The number of nuns joining convents in England and Wales is on the rise, as reported by the BBC.
According to the statistics of the Catholic Church in UK the number of women becoming nuns here had reached a 25-year high. Many are aged 30 or under.
The concerted effort by the Catholic Church in recent years to demystify what nuns do, and to explain what life in monastic orders actually means is told as a major reason behind the increase. Though outreach and communication clearly help, young people’s search for meaning and fulfillment in a hollow world is pointed as a more profound reason behind it.
“There is a gap in the market for meaning in our culture,” says Father Christopher Jamison, the former Abbot of the Benedictine Abbey at Worth, and the Catholic Church’s national vocations director.
“Increasingly, young people find Christian faith filling that meaning gap, and for a smaller number of those, ‘religious life’ has a tremendous appeal because it leads them to the heart of human life today: to the heart of working for the poor, leading a balanced life and a great conviction that there is more to life.”
The figures show a rise for enclosed or contemplative orders, as well as for active or apostolic ministry, and the work can vary immensely within both. Some nuns in London can find themselves at the sharp end of social need in the modern world. Some even accompany police on raids of brothels to help women who have been trafficked, while others work with the poor and the marginalised, or with elderly people.

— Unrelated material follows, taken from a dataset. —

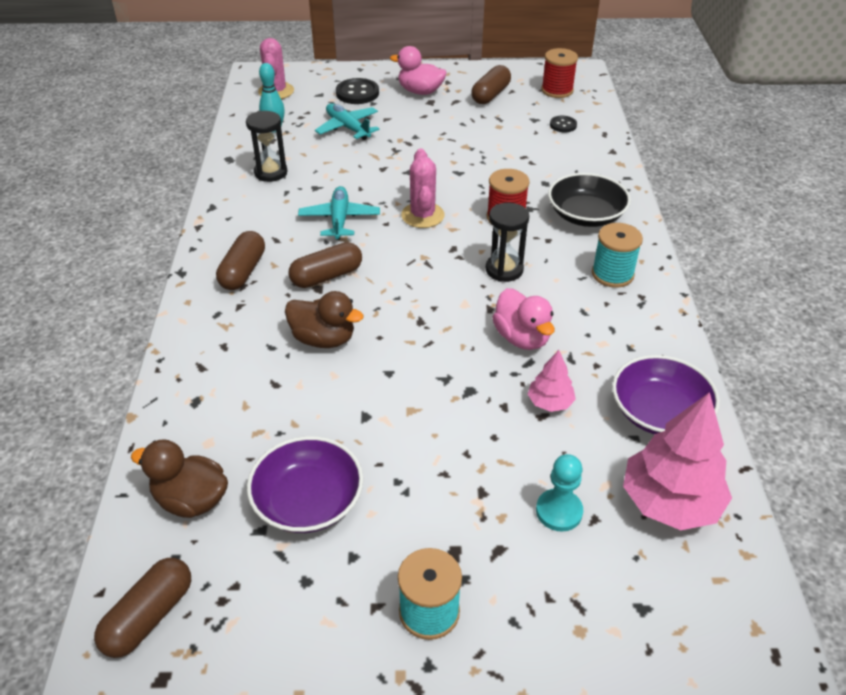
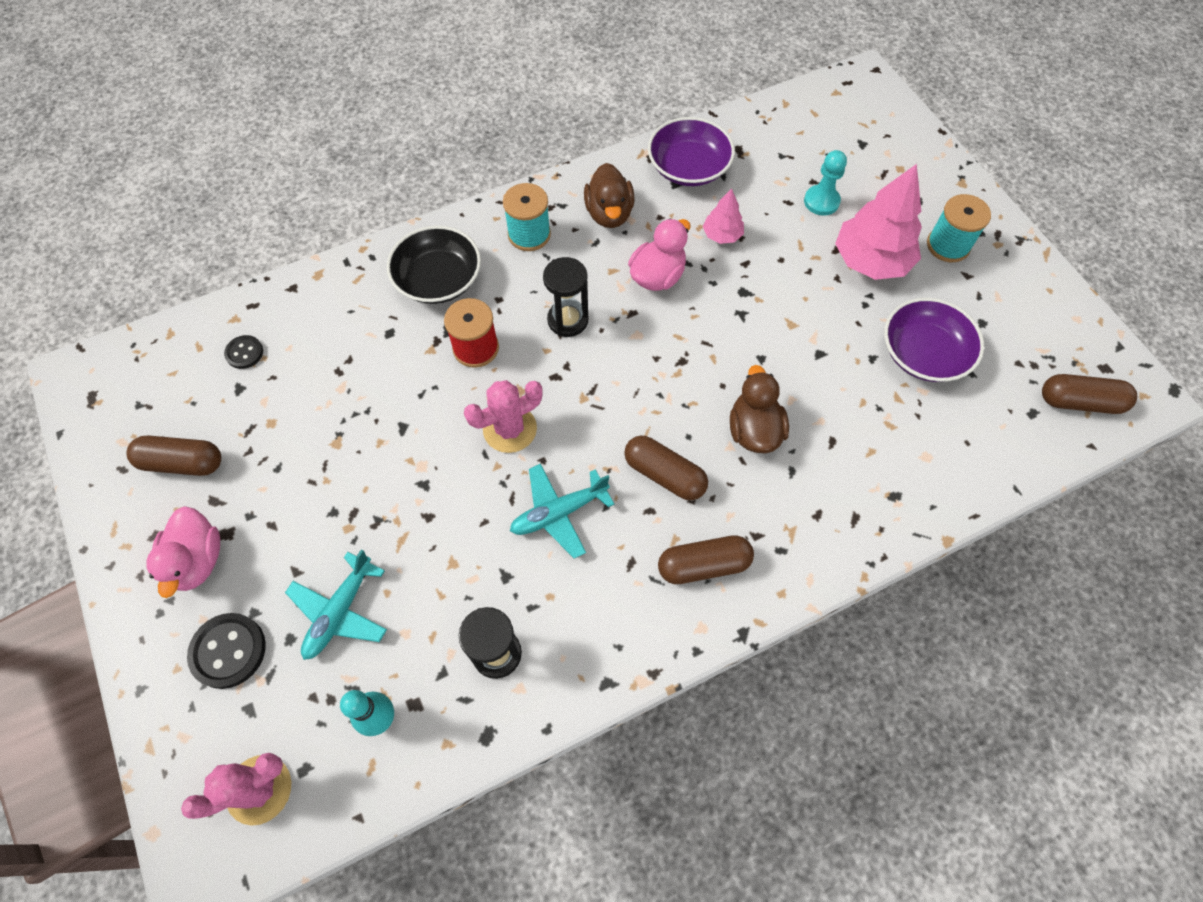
camera: 115 degrees left, 20 degrees up
brown duck [131,439,228,518] -> brown duck moved to [584,163,635,228]
red spool [541,48,578,98] -> none
pink tree [623,392,732,530] -> pink tree moved to [835,164,922,280]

Those in enclosed orders are not completely cut off from the world, but they do devote themselves to contemplation and prayer, rising at 05:00 to start the day with vigils or matins at 05:30.
Sister Walburga, 35, became a Benedictine nun at St Mildred’s Priory at Minster Abbey in Kent, where she leads a simple life as part of a small community. She was a social worker who felt her calling to religious life grow stronger.
While she was thinking about her vocation, the Catholic Church offered her the chance to stay with the sisters there to see if it would be the right life for her. “When my vocation really became strong, my boyfriend and I split up so I could explore it. “My family thought I’d be locked away and miserable, but when they saw I was here and I was happy, they’ve come round,” she says.
The rhythm of life is rather different for Roisin McGrogan, a novice with the Faithful Companions of Jesus in a convent in London. Roisin is among the 27 women who joined active orders last year, working outside the convent, helping homeless and vulnerable people in the UK or abroad.
Roisin, a 27-year old Irishwoman with an infectious smile, came to this ancient calling in a very modern way, using an internet web app to explore her options. “Vision Vocation Match” allows would-be nuns to answer an internet questionnaire, to narrow down which religious order would suit them best.
Roisin agrees that it’s a little like using an online dating site to find the perfect partner. “I tried that too, but I found it less effective,” she says, laughing. “When you’re looking for a life partner, or one love, it’s to sustain you and to enable you to become the best person you can be ideally. And this is another way of falling in love: with great hope and great promise.”
That is a feeling echoed by Theodora Hawksley, an equally engaging novice who was a theologian and academic, and is now writing a book on peace-building. At the age of 29, she has become a novice with the Congregation of Jesus in north London. Her work also involves helping homeless people, as well as taking part in the daily life of the convent, cooking and gardening.
When asked about her feeling of not having the chance to marry or have children her answer was direct and unhesitating: “Yes, of course, that is going to hurt at various times. But in the same way as when you prune a plant, it encourages it to grow and flourish in different ways, that’s ideally what should happen when you cut off one possibility of love. When you are chaste, other parts grow, and may be more flourishing, more welcoming to others.
“If our society is obsessed with money, sex and power and the games people play with them, then vows of poverty chastity and obedience represent a profound freedom. That’s what has drawn me to religious life. It’s not a fleeing from the world – it’s a finding your place in it.”
Whether a life of religious contemplation or participation in good works, both traditions of monasticism for Catholic women are clearly enjoying a fresh flourishing in Britain today.